## PROMPT
The entries contain pictures, which should not appear in the copy; everything else must be reproduced exactly.

## DATA LISTING
▶

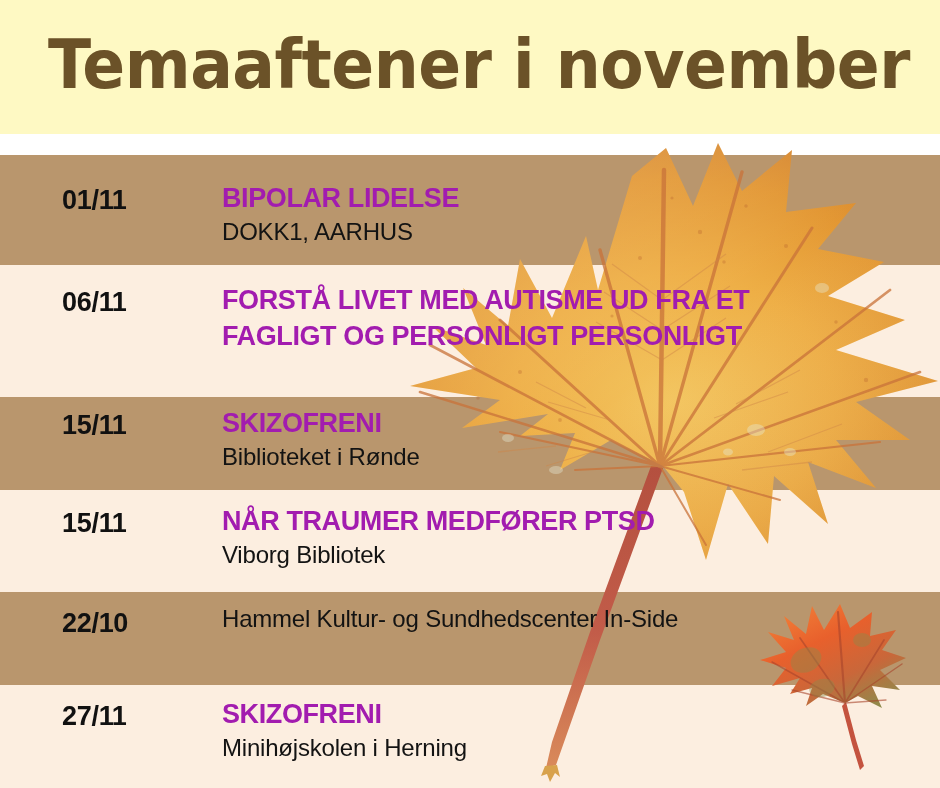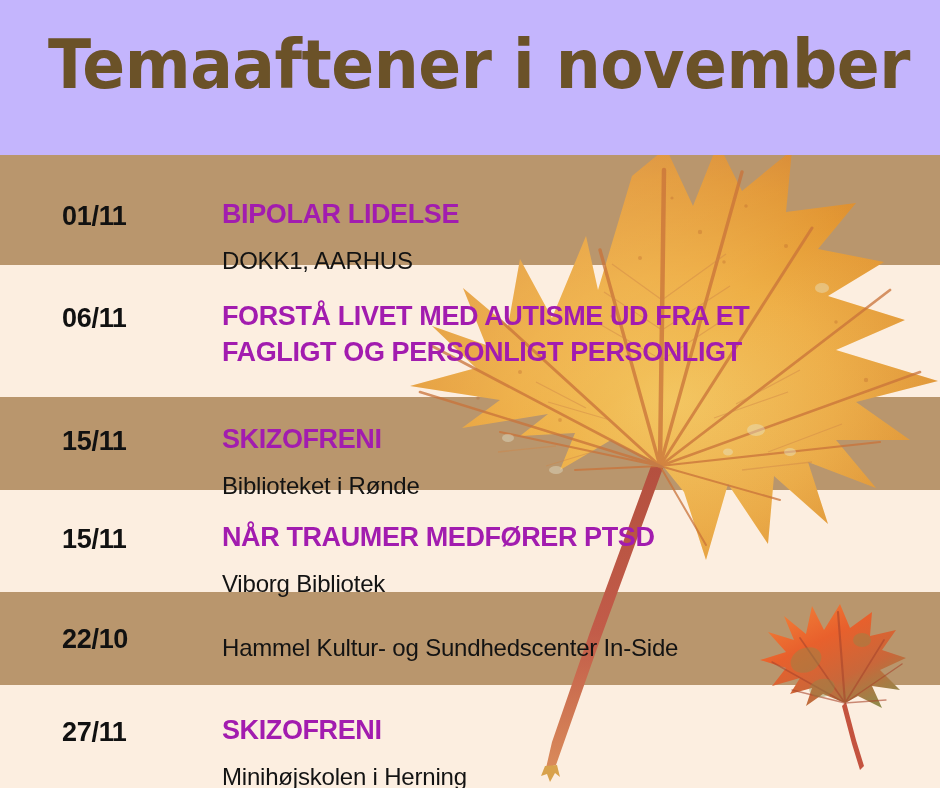--- a/index.html
+++ b/index.html
@@ -19,22 +19,22 @@
     height: 788px;
     background: #ffffff;
     overflow: hidden;
   }
 
   
   .title-bar {
     position: absolute;
     left: 0; top: 0;
     width: 940px;
-    height: 155px;
-    background: #c4b5fd;
+    height: 134px;
+    background: #fef9c3;
     z-index: 5;
   }
   .poster-title {
     position: absolute;
     left: 48px;
     top: 26px;
     font-family: "DejaVu Sans", sans-serif;
     font-weight: bold;
     font-size: 68px;
     line-height: 78px;
@@ -65,21 +65,21 @@
     left: 0; top: 0;
     width: 940px;
     height: 788px;
     z-index: 2;
     pointer-events: none;
   }
 
   
   .rows {
     position: absolute;
-    left: 0; top: 16px;
+    left: 0; top: 0;
     width: 940px;
     height: 660px;
     z-index: 4;
   }
   .row {
     position: absolute;
     left: 0;
     width: 940px;
   }
   .row-date {
@@ -107,21 +107,21 @@
     letter-spacing: -0.4px;
     white-space: pre-line;
   }
   .row-venue {
     font-family: "Liberation Sans", sans-serif;
     font-weight: normal;
     font-size: 24px;
     line-height: 30px;
     color: #131313;
     letter-spacing: -0.2px;
-    margin-top: 14px;
+    margin-top: 1px;
     white-space: nowrap;
   }
 </style>
 </head>
 <body>
 
 <div class="poster">
 
   <div class="bands">
       <div class="band" style="top: 155px; height: 110px; background: rgb(185, 150, 109);"></div>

◀

## SOLUTION
--- a/index.html
+++ b/index.html
@@ -19,22 +19,22 @@
     height: 788px;
     background: #ffffff;
     overflow: hidden;
   }
 
   
   .title-bar {
     position: absolute;
     left: 0; top: 0;
     width: 940px;
-    height: 155px;
-    background: #c4b5fd;
+    height: 134px;
+    background: #fef9c3;
     z-index: 5;
   }
   .poster-title {
     position: absolute;
     left: 48px;
     top: 26px;
     font-family: "DejaVu Sans", sans-serif;
     font-weight: bold;
     font-size: 68px;
     line-height: 78px;
@@ -65,21 +65,21 @@
     left: 0; top: 0;
     width: 940px;
     height: 788px;
     z-index: 2;
     pointer-events: none;
   }
 
   
   .rows {
     position: absolute;
-    left: 0; top: 16px;
+    left: 0; top: 0;
     width: 940px;
     height: 660px;
     z-index: 4;
   }
   .row {
     position: absolute;
     left: 0;
     width: 940px;
   }
   .row-date {
@@ -107,21 +107,21 @@
     letter-spacing: -0.4px;
     white-space: pre-line;
   }
   .row-venue {
     font-family: "Liberation Sans", sans-serif;
     font-weight: normal;
     font-size: 24px;
     line-height: 30px;
     color: #131313;
     letter-spacing: -0.2px;
-    margin-top: 14px;
+    margin-top: 1px;
     white-space: nowrap;
   }
 </style>
 </head>
 <body>
 
 <div class="poster">
 
   <div class="bands">
       <div class="band" style="top: 155px; height: 110px; background: rgb(185, 150, 109);"></div>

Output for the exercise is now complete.